# Written tasks
(A) According to the post on Sri Lanka's directive principles, why are directive principles constitutionally redundant?
(B) List every article provision quoted in the post on Sri Lanka's directive principles, by its number.
(C) Write the next part of the post on Sri Lanka's directive principles, picking up right after its final sentence.

Posted on November 3rd, 2016


In this installment, I focus on Chapter VI of the constitution, Directive Principles of State Policy.  I shall briefly explain what they are, and what in my view is wrong with them legally as well as practically.


Directive principles are principles intended to guide the State when making policy.  Here are some examples:

‘[Article]   27(2):   The State is pledged to establish in Sri Lanka a democratic socialist society, the objectives of which include:

  • The full realization of the fundamental rights and freedoms of all persons;
  • The promotion of the welfare of the People by securing and protecting as effectively as it may, a social order in which justice (social, economic and political) shall guide all the institutions of the national life;
  • The realization by all citizens of adequate standard of living for themselves and their families, including adequate food, clothing and housing, the continuous improvement of living conditions and the full enjoyment of leisure and social and cultural opportunities, etc. etc.

27(7):   The State shall eliminate economic and social privilege and disparity, and the exploitation of man by man or by the State.

27(8):   The State shall ensure that the operation of the economic system does not result in a concentration of wealth and the means of production to the common detriment.

27(9):   The State shall ensure social security and welfare.’

In short, directive principles are utopian ideals towards which the State is expected to strive, in order to create a perfectly just and equitable society.  The issue, as with all utopian ideals, is whether such ideas can ever be achieved in practice, and as far as Sri Lanka is concerned, how far the State has advanced towards these goals in the 40 years that the ’78 Constitution has been in operation. (I shall turn to this issue in a moment after discussing the legal problems with directive principles.)


There are two problems:  first directive principles are not enforceable, which makes them constitutionally redundant; second, the clash between directive principles and fundamental rights if an attempt is made to make directive principles enforceable.  I shall take each in turn.

# Provided material
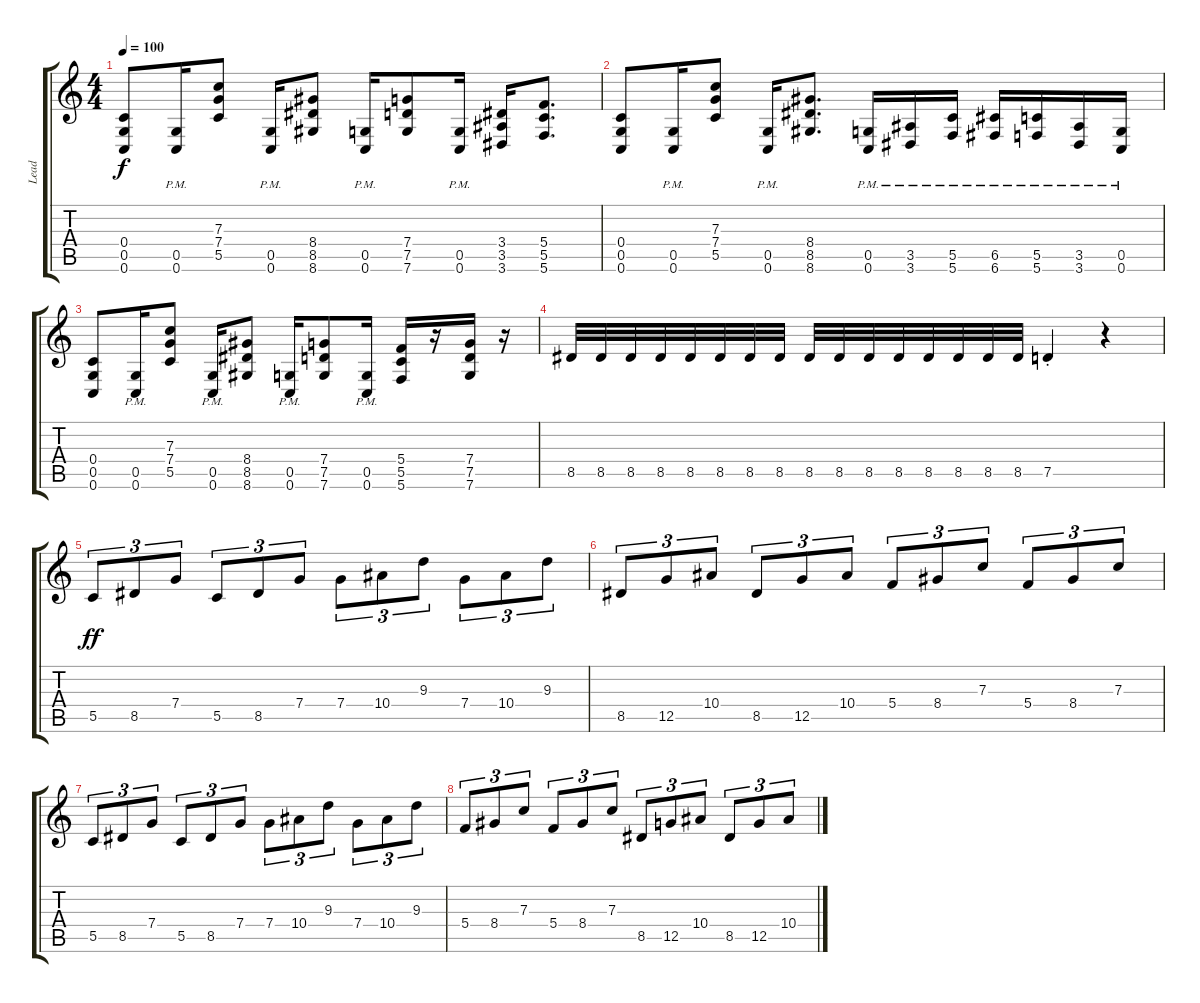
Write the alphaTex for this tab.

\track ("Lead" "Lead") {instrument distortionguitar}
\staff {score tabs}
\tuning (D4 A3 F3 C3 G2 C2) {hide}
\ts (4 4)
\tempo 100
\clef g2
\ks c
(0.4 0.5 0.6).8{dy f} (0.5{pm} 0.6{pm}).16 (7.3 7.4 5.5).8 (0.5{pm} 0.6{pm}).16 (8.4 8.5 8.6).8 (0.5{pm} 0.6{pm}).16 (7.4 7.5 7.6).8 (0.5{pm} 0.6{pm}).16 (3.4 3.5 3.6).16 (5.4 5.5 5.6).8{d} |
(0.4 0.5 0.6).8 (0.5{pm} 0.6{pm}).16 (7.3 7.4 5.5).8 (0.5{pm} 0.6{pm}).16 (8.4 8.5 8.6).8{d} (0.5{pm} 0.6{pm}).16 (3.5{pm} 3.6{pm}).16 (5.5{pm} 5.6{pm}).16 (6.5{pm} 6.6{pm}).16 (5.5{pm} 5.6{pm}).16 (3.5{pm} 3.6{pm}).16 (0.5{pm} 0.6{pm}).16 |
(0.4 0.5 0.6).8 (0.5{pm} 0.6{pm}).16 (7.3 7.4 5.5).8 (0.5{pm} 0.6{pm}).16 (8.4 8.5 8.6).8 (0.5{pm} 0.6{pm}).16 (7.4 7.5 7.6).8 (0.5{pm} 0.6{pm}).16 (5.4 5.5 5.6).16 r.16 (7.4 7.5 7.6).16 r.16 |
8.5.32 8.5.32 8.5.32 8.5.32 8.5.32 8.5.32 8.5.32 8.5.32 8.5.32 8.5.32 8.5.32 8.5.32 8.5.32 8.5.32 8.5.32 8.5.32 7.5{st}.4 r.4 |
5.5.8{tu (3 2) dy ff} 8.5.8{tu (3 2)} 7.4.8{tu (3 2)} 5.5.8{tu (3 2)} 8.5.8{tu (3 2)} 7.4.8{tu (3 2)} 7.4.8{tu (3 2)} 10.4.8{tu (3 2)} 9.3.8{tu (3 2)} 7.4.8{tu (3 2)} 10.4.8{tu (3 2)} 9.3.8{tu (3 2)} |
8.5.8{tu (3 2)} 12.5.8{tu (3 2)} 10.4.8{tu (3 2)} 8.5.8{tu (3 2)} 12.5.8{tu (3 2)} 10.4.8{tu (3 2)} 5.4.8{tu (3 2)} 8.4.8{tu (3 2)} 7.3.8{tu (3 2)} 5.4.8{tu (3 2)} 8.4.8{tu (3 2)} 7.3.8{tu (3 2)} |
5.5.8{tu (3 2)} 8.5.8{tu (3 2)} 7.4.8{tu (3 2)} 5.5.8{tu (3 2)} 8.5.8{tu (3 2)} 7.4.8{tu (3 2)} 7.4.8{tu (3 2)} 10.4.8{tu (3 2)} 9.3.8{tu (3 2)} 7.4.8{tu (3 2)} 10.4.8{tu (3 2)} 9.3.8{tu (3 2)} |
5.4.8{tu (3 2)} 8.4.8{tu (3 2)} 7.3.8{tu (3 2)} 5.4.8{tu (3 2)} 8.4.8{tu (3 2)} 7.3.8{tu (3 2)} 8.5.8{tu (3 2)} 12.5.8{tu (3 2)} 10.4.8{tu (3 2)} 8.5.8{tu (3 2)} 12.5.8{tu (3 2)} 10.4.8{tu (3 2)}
---
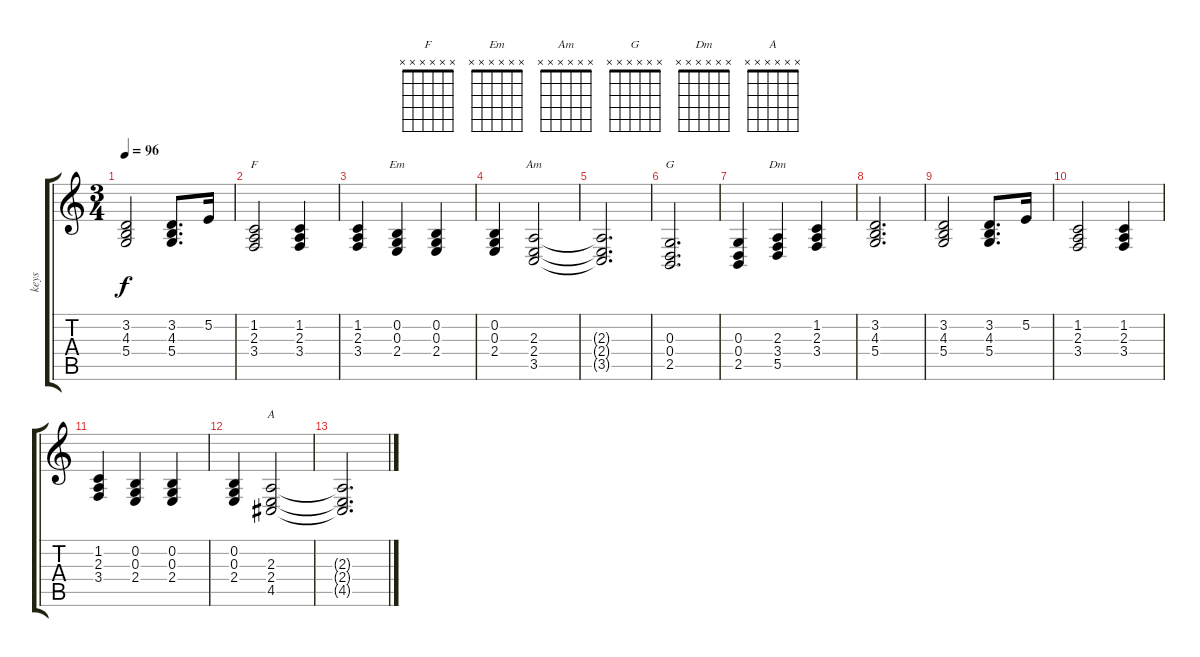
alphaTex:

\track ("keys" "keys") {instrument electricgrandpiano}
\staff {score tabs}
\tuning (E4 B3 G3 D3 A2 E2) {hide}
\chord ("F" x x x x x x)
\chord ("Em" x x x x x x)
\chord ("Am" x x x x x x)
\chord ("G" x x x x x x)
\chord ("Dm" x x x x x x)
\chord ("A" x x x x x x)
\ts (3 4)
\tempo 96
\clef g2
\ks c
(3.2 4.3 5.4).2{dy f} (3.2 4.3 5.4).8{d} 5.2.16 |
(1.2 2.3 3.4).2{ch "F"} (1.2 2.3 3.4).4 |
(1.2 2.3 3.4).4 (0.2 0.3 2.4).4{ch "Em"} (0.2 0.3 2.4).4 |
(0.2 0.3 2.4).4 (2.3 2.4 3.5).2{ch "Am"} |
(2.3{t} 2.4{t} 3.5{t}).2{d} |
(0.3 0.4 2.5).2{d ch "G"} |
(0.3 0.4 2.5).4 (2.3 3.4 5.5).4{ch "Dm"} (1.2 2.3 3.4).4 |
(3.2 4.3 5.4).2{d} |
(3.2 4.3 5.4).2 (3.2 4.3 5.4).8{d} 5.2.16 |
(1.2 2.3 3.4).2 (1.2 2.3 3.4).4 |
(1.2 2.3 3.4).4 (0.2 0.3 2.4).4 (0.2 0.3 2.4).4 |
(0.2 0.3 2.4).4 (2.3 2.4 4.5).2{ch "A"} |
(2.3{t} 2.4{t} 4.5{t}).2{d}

# Set of answers
(A) They are constitutionally redundant because they are not enforceable.

(B) 27(2), 27(7), 27(8), 27(9)

(C)
Article 29 of the constitution says:

‘The provisions of this Chapter [Chapter VI] do not confer or impose legal rights or obligations, and are not enforceable in any court or tribunal.  No question of inconsistency with such provisions shall be raised in any court or tribunal.’

Generally speaking, a law is of no use if it cannot be enforced, i.e. if there is no penalty or remedy if the law in question is violated.  Since directive principles are not enforceable, there is no penalty if the state does not follow them when generating policy, which means that the public has no assurance that the principles will be followed at all.  Therefore, directive principles are redundant.  Redundant clauses have no place—or at any rate ought to have no place—in a constitution.


Chapter VI of the Sri Lanka constitution replicates the chapter on directive principles in the Indian Constitution.  Under the Indian Constitution also directive principles are not enforceable.  However, in the 1950’s and 60’s a number of Indian States passed laws to make directive principles enforceable, and the Indian Parliament passed a number of amendments to the Constitution to the same effect as well.

As a result, during this period there were a number of legal challenges to the said laws.  The main issue in all these cases was the clash between directive principles and fundamental rights.  Fundamental Rights are by definition individual rights.  Directive principles on the other hand are designed to improve the lot of various groups of people.

What happened in practice when directive principles were made enforceable was that the State in pursuing them and trying to improve the lot of particular groups sometimes encroached on the rights of individuals, who filed suit.  The courts had to decide whether fundamental rights trumped directive principles, or vice verse, in the event of a clash.

The seminal case in this series is recognized as Keshavananda Bharathi v. State of Kerala, sometimes also called, ‘The Case that Saved Indian Democracy.’  In that case, the court ruled that fundamental rights must always prevail over directive principles in the event of a clash, and that this could not be changed even by an amendment to the constitution.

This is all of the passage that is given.